Nobel Prize-winning physicist Frank Wilczek is considered by many to be Albert Einstein’s successor. He studied Einstein’s discoveries, expanded upon Einstein’s ideas, and, for several years, even lived in the same house Einstein used to. Wilczek’s dedication led to even more advancements in humanity’s understanding of our world, particularly his work on symmetry in the laws of physics. 

Thanks to Einstein, scientists were introduced to the concept of symmetry amid theories of general relativity and the fundamental laws of physics. Though he hadn’t explicitly articulated the role of symmetry in our universe, he did set up a framework that future scientists could expand upon. 

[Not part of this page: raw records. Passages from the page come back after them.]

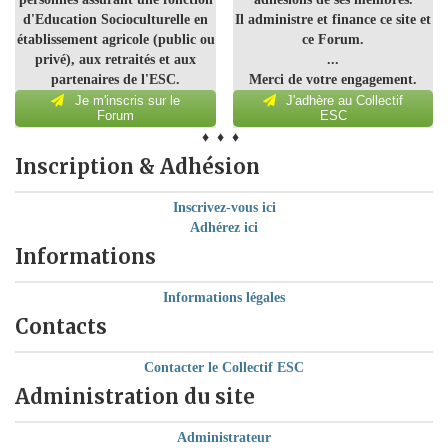
d'Education Socioculturelle en
Il administre et finance ce site et
établissement agricole (public ou
ce Forum.
privé), aux retraités et aux
...
partenaires de l'ESC.
Merci de votre engagement.
Je m'inscris sur le
J'adhère au Collectif
Forum
ESC
♦ ♦ ♦
Inscription & Adhésion
Inscrivez-vous ici
Adhérez ici
Informations
Informations légales
Contacts
Contacter le Collectif ESC
Administration du site
Administrateur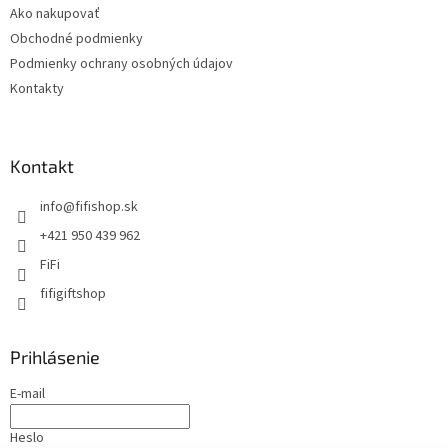
Ako nakupovať
Obchodné podmienky
Podmienky ochrany osobných údajov
Kontakty
Kontakt
info
@
fifishop.sk
+421 950 439 962
FiFi
fifigiftshop
Prihlásenie
E-mail
Heslo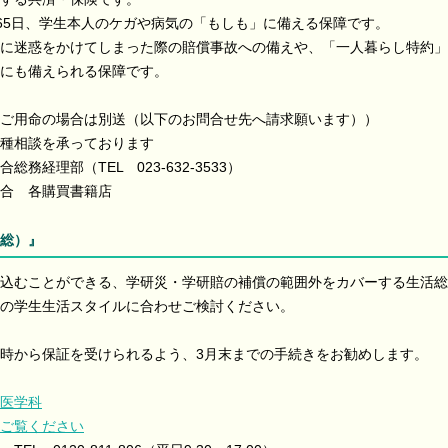
365日、学生本人のケガや病気の「もしも」に備える保障です。
に迷惑をかけてしまった際の賠償事故への備えや、「一人暮らし特約」
にも備えられる保障です。
ご用命の場合は別送（以下のお問合せ先へ請求願います））
種相談を承っております
経理部（TEL 023-632-3533）
合 各購買書籍店
総）』
込むことができる、学研災・学研賠の補償の範囲外をカバーする生活総
の学生生活スタイルに合わせご検討ください。
時から保証を受けられるよう、3月末までの手続きをお勧めします。
医学科
ご覧ください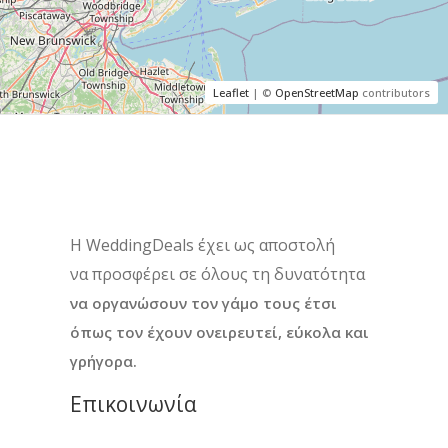
Leaflet
| ©
OpenStreetMap
contributors
H WeddingDeals έχει ως αποστολή
να προσφέρει σε όλους τη δυνατότητα
να οργανώσουν τον γάμο τους έτσι
όπως τον έχουν ονειρευτεί, εύκολα και
γρήγορα.
Επικοινωνία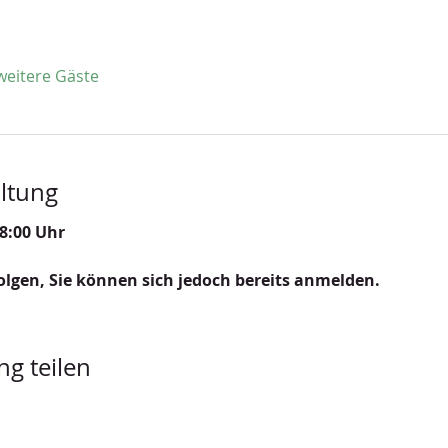
weitere Gäste
ltung
8:00 Uhr
lgen, Sie können sich jedoch bereits anmelden. 
ng teilen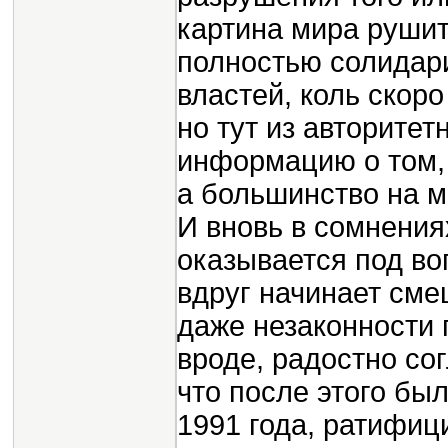
картина мира рушитс
полностью солидар
властей, коль скор
но тут из авторитет
информацию о том, 
а большинство на м
И вновь в сомнения
оказывается под во
вдруг начинает сме
даже незаконности
вроде, радостно со
что после этого бы
1991 года, ратифи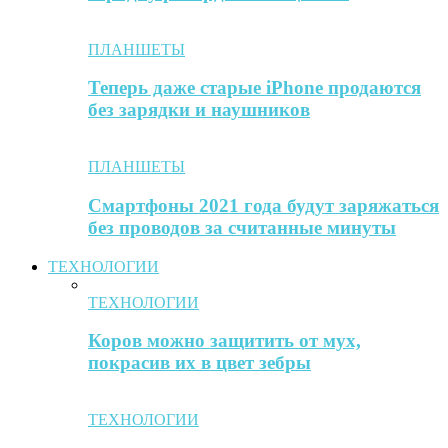
ПЛАНШЕТЫ
Теперь даже старые iPhone продаются
без зарядки и наушников
ПЛАНШЕТЫ
Смартфоны 2021 года будут заряжаться
без проводов за считанные минуты
ТЕХНОЛОГИИ
ТЕХНОЛОГИИ
Коров можно защитить от мух,
покрасив их в цвет зебры
ТЕХНОЛОГИИ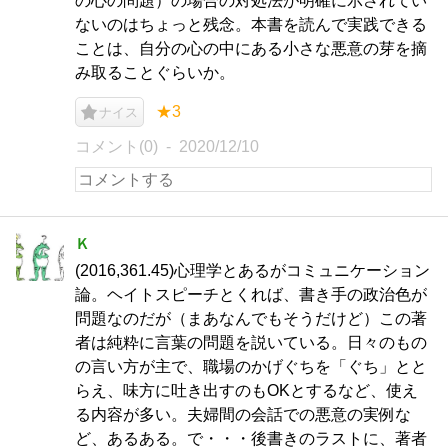
の心の問題）の場合の対処法が明確に示されてい
ないのはちょっと残念。本書を読んで実践できる
ことは、自分の心の中にある小さな悪意の芽を摘
み取ることぐらいか。
★3
ナイス
コメント(0)
2020/12/10
Ｋ
(2016,361.45)心理学とあるがコミュニケーション
論。ヘイトスピーチとくれば、書き手の政治色が
問題なのだが（まあなんでもそうだけど）この著
者は純粋に言葉の問題を説いている。日々のもの
の言い方が主で、職場のかげぐちを「ぐち」とと
らえ、味方に吐き出すのもOKとするなど、使え
る内容が多い。夫婦間の会話での悪意の実例な
ど、あるある。で・・・後書きのラストに、著者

Here, Wilczek explains the steps taken to understand symmetry as a key component to physics, and how these steps ultimately contributed to his own career as a physicist.

Frank Wilczek: Einstein was a great hero of mine, and he's played an important role in my life. In many ways, I try to write, to model my scientific expositions and style on the early Einstein. 

For several years, I owned and lived in Einstein's house in Princeton. I was kind of his, in that sense, his successor at the Institute for Advanced Study. He added profound themes to our understanding of nature. At a technical level, he really advanced, although he didn't articulate it explicitly by example, he advanced the idea that symmetry is what's very basic to the operation of fundamental law. 

In the special theory of relativity, he showed that by postulating symmetry, that is that the laws don't change, although they might have, if you move past a physical situation at a constant velocity, the same laws still apply to that different looking situation. That kind of very conceptual idea of how physical law is constrained set a new style in physics, that you assume that the world doesn't change when it might have under various transformations. 

That's been really, that really has been a dominant theme of 20th-century physics and of my own work. He carried it further in that, in the general theory of relativity, where he postulated a new kind of symmetry called so-called 'local symmetry,' which is vaster and leads to even more constraints on the possible description of the world and even more particular guidance about what the equations should look like. And that kind of strategy has been spectacularly successful in a generalized sense, although we need some extra tricks. 

But in the generalized sense, that's the main trick that allowed us to figure out not only the correct theory of gravity or actually a very, very good theory of gravity, which is Einstein's general theory of relativity, but also in the sub-nuclear domain where we had to guess fundamentally new laws for fundamentally new interactions, which were very unfamiliar, the so-called strong and weak interactions. It turned out that this kind of hypothesis of grand symmetry was the right way to go. 

So in addition to being a beautiful idea, it turned out to be an extremely fruitful idea. It's led us to a description of interactions where, or new kinds of forces where, otherwise, we would've been completely at sea.